The authors seek to provide a user-level library which can be used to provide transactional guarantees in main memory. Some intended use cases are to make transactional updates to metadata stored in main memory for applications such as databases, distributed file systems etc.
They are motivited to do this in order to improve the performance of a distributed filesystem they maintain, Coda, which saw performance degradation due to a reliance on another recoverable virtual memory subsystem, Camelot.
The authors describe the implementation of RVM, a user-level library which provides guarantees of atomicity and permanence in the face of process failure. It leaves the disk subsystem responsible for data permanence (through mirroring etc.), and higher level systems for nesting, distibution, and serializability of transactions. In this sense, RVM seeks to do one thing well.
Following the Unix design philosophy, RVM provides a clean, simple interface for interaction, and it is quite easy to understand what it’s doing internally and how it can fail.
RVM makes use of segments, which are the unit of persistence on a raw disk partition or backing filesystem (best used with a log structured file system). Each segment can consist of multiple regions which a process can map into its virtual address space. The disk region corresponding to the virtual addresses are separate from the segments RVM maintains.

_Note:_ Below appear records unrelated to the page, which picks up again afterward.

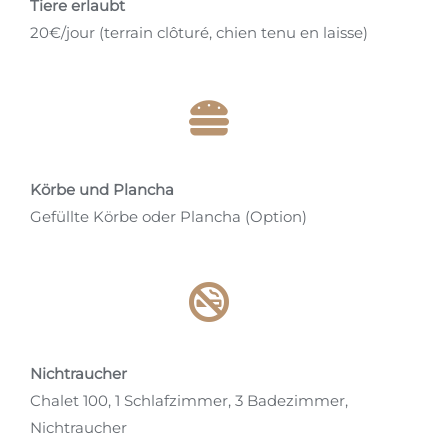
Tiere erlaubt
20€/jour (terrain clôturé, chien tenu en laisse)
Körbe und Plancha
Gefüllte Körbe oder Plancha (Option)
Nichtraucher
Chalet 100, 1 Schlafzimmer, 3 Badezimmer,
Nichtraucher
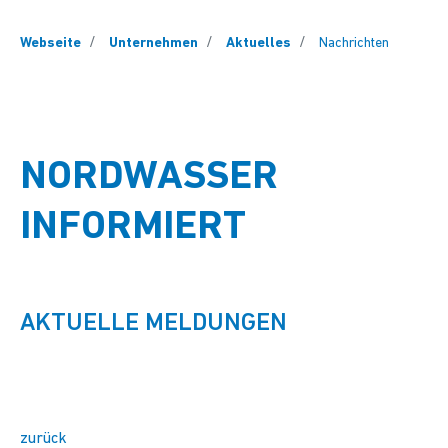
You are here:
Webseite
Unternehmen
Aktuelles
Nachrichten
NORDWASSER
INFORMIERT
AKTUELLE MELDUNGEN
zurück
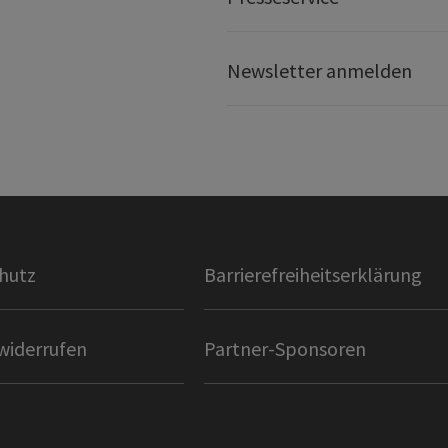
Newsletter anmelden
hutz
Barrierefreiheitserklärung
widerrufen
Partner-Sponsoren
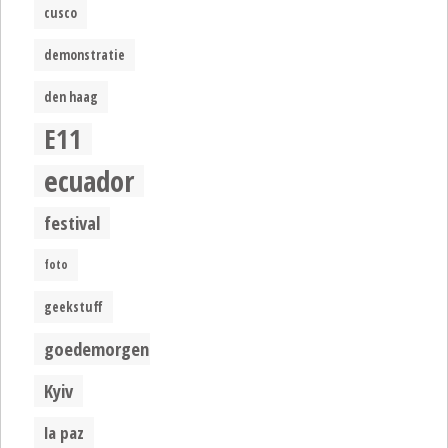
cusco
demonstratie
den haag
E11
ecuador
festival
foto
geekstuff
goedemorgen
Kyiv
la paz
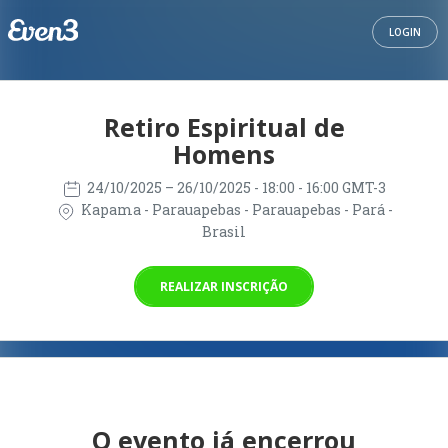
LOGIN
Retiro Espiritual de
Homens
24/10/2025
– 26/10/2025
- 18:00 - 16:00 GMT-3
Kapama - Parauapebas - Parauapebas - Pará -
Brasil
REALIZAR INSCRIÇÃO
O evento já encerrou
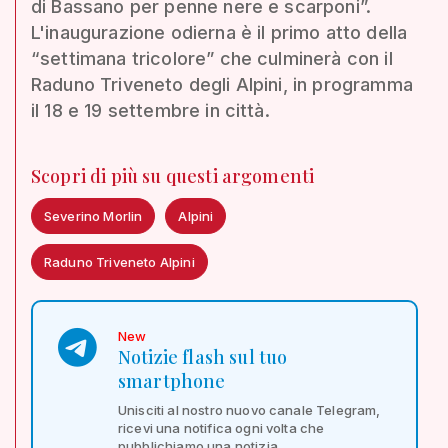
di Bassano per penne nere e scarponi”.
L'inaugurazione odierna è il primo atto della
“settimana tricolore” che culminerà con il
Raduno Triveneto degli Alpini, in programma
il 18 e 19 settembre in città.
Scopri di più su questi argomenti
Severino Morlin
Alpini
Raduno Triveneto Alpini
New
Notizie flash sul tuo
smartphone
Unisciti al nostro nuovo canale Telegram,
ricevi una notifica ogni volta che
pubblichiamo una notizia.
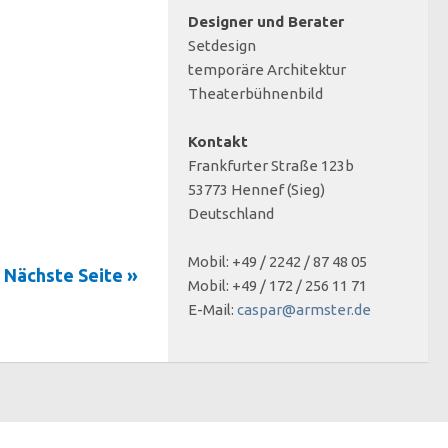
Designer und Berater
Setdesign
temporäre Architektur
Theaterbühnenbild
Kontakt
Frankfurter Straße 123b
53773 Hennef (Sieg)
Deutschland
Mobil: +49 / 2242 / 87 48 05
Nächste Seite »
Mobil: +49 / 172 / 256 11 71
E-Mail:
caspar@armster.de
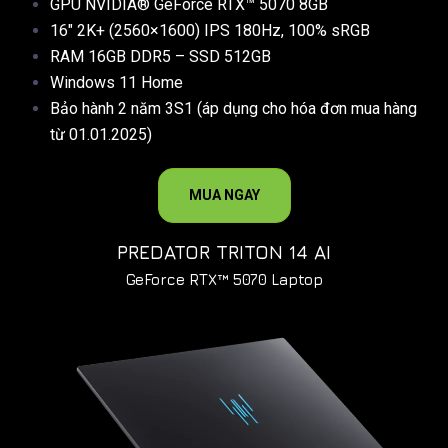
GPU NVIDIA® GeForce RTX™ 5070 8GB
16″ 2K+ (2560×1600) IPS 180Hz, 100% sRGB
RAM 16GB DDR5 – SSD 512GB
Windows 11 Home
Bảo hành 2 năm 3S1 (áp dụng cho hóa đơn mua hàng
từ 01.01.2025)
MUA NGAY
PREDATOR TRITON 14 AI
GeForce RTX™ 5070 Laptop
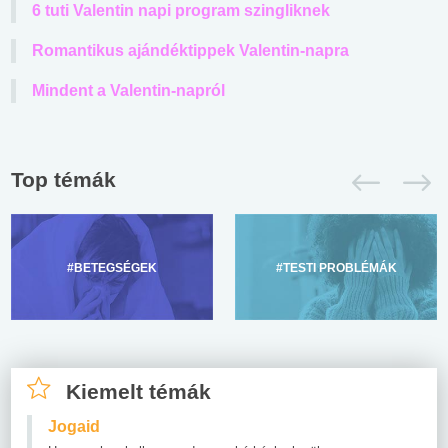
6 tuti Valentin napi program szingliknek
Romantikus ajándéktippek Valentin-napra
Mindent a Valentin-napról
Top témák
#BETEGSÉGEK
#TESTI PROBLÉMÁK
Kiemelt témák
Jogaid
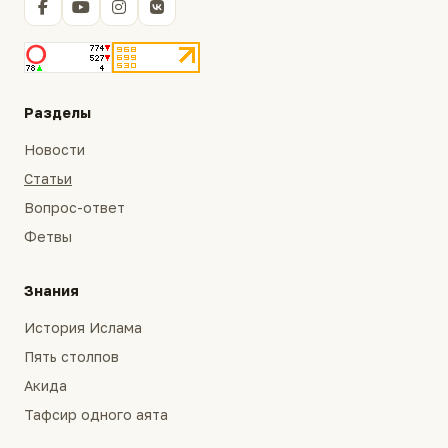
Разделы
Новости
Статьи
Вопрос-ответ
Фетвы
Знания
История Ислама
Пять столпов
Акида
Тафсир одного аята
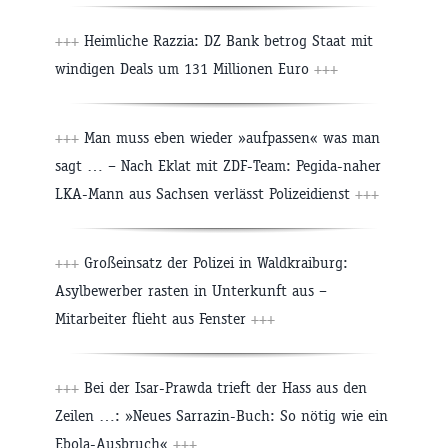
+++
Heimliche Razzia: DZ Bank betrog Staat mit
windigen Deals um 131 Millionen Euro
+++
+++
Man muss eben wieder »aufpassen« was man
sagt … – Nach Eklat mit ZDF-Team: Pegida-naher
LKA-Mann aus Sachsen verlässt Polizeidienst
+++
+++
Großeinsatz der Polizei in Waldkraiburg:
Asylbewerber rasten in Unterkunft aus –
Mitarbeiter flieht aus Fenster
+++
+++
Bei der Isar-Prawda trieft der Hass aus den
Zeilen …: »Neues Sarrazin-Buch: So nötig wie ein
Ebola-Ausbruch«
+++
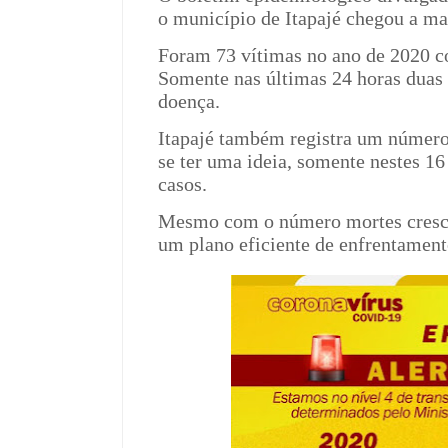
o município de Itapajé chegou a ma
Foram 73 vítimas no ano de 2020 c
Somente nas últimas 24 horas duas
doença.
Itapajé também registra um número
se ter uma ideia, somente nestes 16
casos.
Mesmo com o número mortes crescen
um plano eficiente de enfrentamen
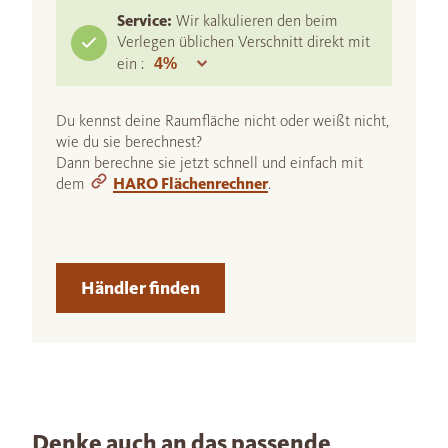
Service:
Wir kalkulieren den beim
Verlegen üblichen Verschnitt direkt mit
ein :
Du kennst deine Raumfläche nicht oder weißt nicht,
wie du sie berechnest?
Dann berechne sie jetzt schnell und einfach mit
dem
HARO Flächenrechner
.
Händler finden
Denke auch an das passende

Following the design of write ahead logging in database systems, RVM supports transactional logic by allowing processes to begin a transaction in a mapped region, execute any number of updates, and then end the transaction. RVM ensures that the log will be persisted to disk and in case of a crash, the log can be used to redo operations on data stored in the external segment.
By providing this simple interface and easily understandable architecture, RVM easily enables other higher level application logic to be built such as support for nested transactions or distributed transactions involving two phase commit. Moreover, it is portable to a range of different operating systems, and poses little cognitive burden for application developers.
Due to RVM being linked as a library to applications, all processes using RVM have a separate logging infrastructure. In a system where multiple of these processes exist and the underlying filesystem is not log structured, this can lead to degradation of performance due to higher disk latencies. Instead, support could be added for a central log for processes using RVM in some file or disk partition.
This paper follows the Unix tradition of simplicity and clean interfaces, and in that respect alone is very impactful. It stands in stark contrast to the complex, monolithic HP AutoRAID system, and instead speaks to the power of simple, understandable code in systems design. Whether or not RVM is now widely used, we should always strive to design systems with the same principles used in the RVM paper.